El presidente Trump advierte a Irán que no siga adelante con sus amenazas de represalias
La escalada verbal y militar entre Estados Unidos, Israel e Irán ha alcanzado un nivel crítico tras la muerte del ayatolá Ali Jamenei en un ataque selectivo atribuido a Israel. El presidente Donald Trump advirtió que, si Teherán cumple sus amenazas de represalias, Washington responderá con una fuerza “nunca antes vista”. Paralelamente, el Cuerpo de la Guardia Revolucionaria Islámica (CGRI) anunció el inicio inminente de su “operación ofensiva más intensa”. El cruce de declaraciones y los primeros ataques contra bases estadounidenses en el Golfo sitúan a Oriente Próximo ante un escenario de alto riesgo estratégico.
Advertencia directa desde Washington
Disuasión pública y mensaje inequívoco
En un mensaje difundido en redes sociales, el presidente estadounidense afirmó que Irán había declarado su intención de atacar con una intensidad sin precedentes, advirtiendo que cualquier acción sería respondida con una fuerza superior. El tono empleado busca reforzar la capacidad de disuasión estadounidense en un momento en que la credibilidad estratégica es clave.

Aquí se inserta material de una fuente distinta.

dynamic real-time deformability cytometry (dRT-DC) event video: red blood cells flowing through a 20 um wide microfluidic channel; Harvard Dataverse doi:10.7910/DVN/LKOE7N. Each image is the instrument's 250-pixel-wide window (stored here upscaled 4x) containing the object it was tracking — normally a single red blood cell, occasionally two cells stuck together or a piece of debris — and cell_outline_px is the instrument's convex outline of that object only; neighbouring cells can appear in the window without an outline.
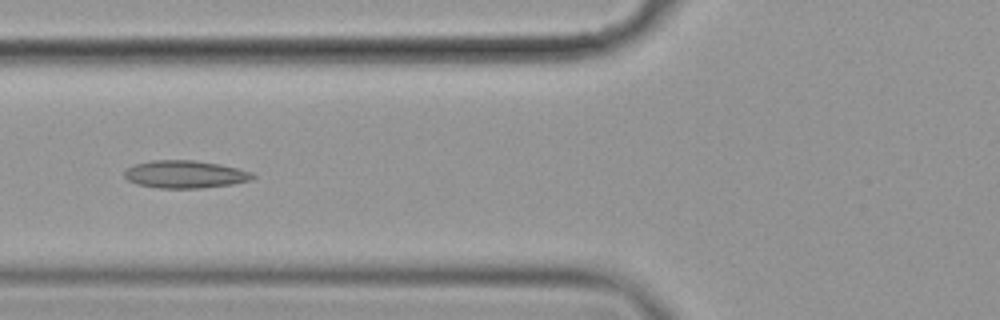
{"species": "common noctule bat (a hibernating species)", "species_latin": "Nyctalus noctula", "temperature_condition": "cold", "stored_images_in_passage": 7, "camera_frame_rate_fps": 3000, "um_per_image_px": 0.085, "animal": {"sex": "female", "body_mass_g": 19.9}, "frame": {"image": 1, "passage_image": 7, "time_ms": 2.0, "image_size_px": [1000, 320], "cell_outline_px": [[256, 176], [252, 180], [232, 184], [200, 188], [156, 188], [136, 184], [128, 180], [124, 176], [124, 172], [128, 168], [136, 164], [152, 160], [196, 160], [220, 164], [252, 172]], "centroid_in_image_um": [15.74, 14.82], "position_along_channel_um": 110.1, "area_um2": 20.69}}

La doctrina de disuasión clásica se basa en transmitir al adversario que el coste de la agresión será inasumible. Al hacerlo públicamente, Washington pretende no solo influir en Teherán, sino también tranquilizar a sus aliados regionales, particularmente Israel y las monarquías del Golfo.
La respuesta iraní: ofensiva y duelo nacional
El CGRI activa su “operación más intensa”
El Cuerpo de la Guardia Revolucionaria Islámica anunció que lanzaría su operación ofensiva “más intensa”, dirigida contra bases israelíes y estadounidenses. En las horas posteriores, se registraron ataques contra instalaciones militares en Bahréin, Kuwait y Qatar, según informaciones oficiales.
Al mismo tiempo, el Gobierno iraní decretó 40 días de luto nacional por la muerte del líder supremo. Este gesto no solo responde a la tradición religiosa chií, sino que busca consolidar cohesión interna en un momento de enorme vulnerabilidad política.
Israel reivindica el golpe estratégico
“Se ha hecho justicia”, afirma el ministro de Defensa
El ministro de Defensa israelí, Israel Katz, declaró que con la muerte de Jamenei “se ha hecho justicia” y calificó la operación como un golpe fatal contra el llamado “eje del mal”. También elogió al primer ministro Benjamin Netanyahu y a las Fuerzas de Defensa de Israel por la ejecución de la operación.
Desde la perspectiva israelí, la eliminación del líder supremo representa la neutralización del principal impulsor de la estrategia iraní de confrontación regional y del desarrollo nuclear. Israel ha sostenido durante años que un Irán con capacidad atómica constituiría una amenaza existencial.
El factor nuclear y el fracaso diplomático
Colapso de las conversaciones con Washington
La escalada se produce tras el fracaso de las negociaciones entre Washington y Teherán sobre el enriquecimiento de uranio. La Administración estadounidense había presionado para que Irán abandonara cualquier desarrollo susceptible de uso militar. La ausencia de acuerdo dejó el terreno abonado para una solución de fuerza.
El programa nuclear iraní ha sido durante décadas el núcleo de la tensión internacional. Aunque Jamenei emitió en su momento una fatua contra el uso de armas nucleares, el avance tecnológico y la opacidad en determinados procesos alimentaron la desconfianza occidental.
Un escenario de alto riesgo regional
La combinación de amenazas públicas, ataques cruzados y movilización militar sitúa a la región en un momento crítico. El Golfo Pérsico concentra infraestructuras energéticas vitales para la economía global. Cualquier ampliación del conflicto podría afectar de forma inmediata a los mercados internacionales.
Además, el vacío de liderazgo en Irán añade incertidumbre. La sucesión del líder supremo corresponde a la Asamblea de Expertos, pero el papel de la Guardia Revolucionaria será determinante. En este contexto, la retórica puede convertirse en detonante si no va acompañada de canales diplomáticos discretos.